Washington

Scientists who are seeking to meld human embryonic stem cells with mouse embryos have been warned that they could be sued if they pursue the idea.

The 'chimaeric' embryos would be used to test the stem cells' ability to divide into cells with different functions (see Nature 420, 255; 2002). But Jeremy Rifkin, an economist and well-known critic of the biotechnology industry, has told researchers to abandon their plans, claiming that he is about to win a wide-ranging patent on human–animal chimaeras.

“They're saying they cannot take advantage of therapeutic cloning with stem cells unless they place them in an animal model,” Rifkin says. “And we're saying we control that.”

Rifkin and Stuart Newman, a cell biologist at New York Medical College, applied for the patent in 1997. So far, examiners at the US Patent and Trademark Office have said three times that the application should be turned down — but it remains under review. Rifkin claims that he will prevail in a court appeal even if the patent office denies his claims.

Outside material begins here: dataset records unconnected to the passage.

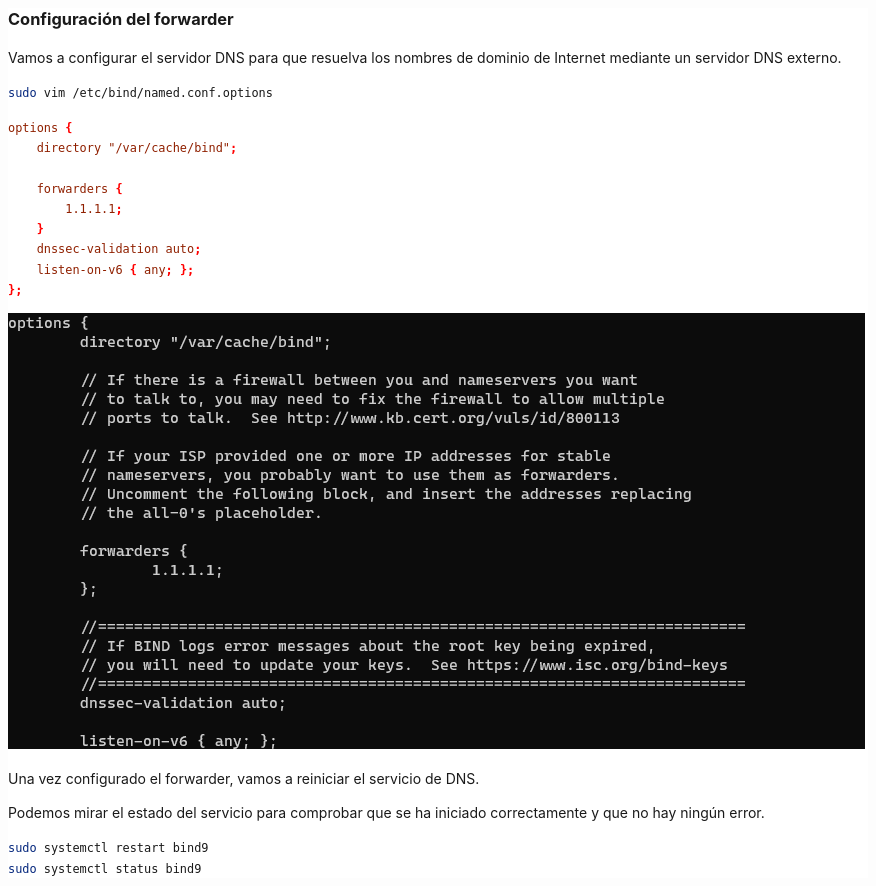 ### Configuración  del forwarder

Vamos a configurar el servidor DNS para que resuelva los nombres de dominio de Internet mediante un servidor DNS externo.

```bash
sudo vim /etc/bind/named.conf.options
```

```conf
options {
    directory "/var/cache/bind";

    forwarders {
        1.1.1.1;
    }
    dnssec-validation auto;
    listen-on-v6 { any; };
};
```

![03](./images/3.png)

Una vez configurado el forwarder, vamos a reiniciar el servicio de DNS.

Podemos mirar el estado del servicio para comprobar que se ha iniciado correctamente y que no hay ningún error.

```bash
sudo systemctl restart bind9
sudo systemctl status bind9
```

Rifkin's lawyers have sent letters asserting the claims to prominent researchers in the field, including Ali Brivanlou, a developmental biologist at Rockefeller University in New York, Austin Smith of the University of Edinburgh, UK, and James Thomson of the University of Wisconsin at Madison.

But Brivanlou, one of the researchers working on a discussion paper considering the production of chimaeric embryos, says he is undeterred by the letter. “This certainly isn't going to stop me from doing anything,” he says. “I'm not taking it seriously.”

Brivanlou says that he is highly sceptical of Rifkin's warnings. He points out that Rifkin has not been awarded a patent and that Rifkin and Newman have not done the experiments described in their patent application as proof that it is possible to make a chimaeric embryo.

Rifkin and his lawyer contend that they don't have to make a chimaera to win a patent on it. “There is no rule, regulation, case law or statute of which I'm aware that requires the inventor to practise his or her invention,” says Patrick Coyne, Rifkin's lawyer at the Washington firm Collier Shannon Scott.

A lawyer not associated with the case says that although this is technically correct, courts have recently asked for proof that biotechnology inventions actually work before granting patents on them.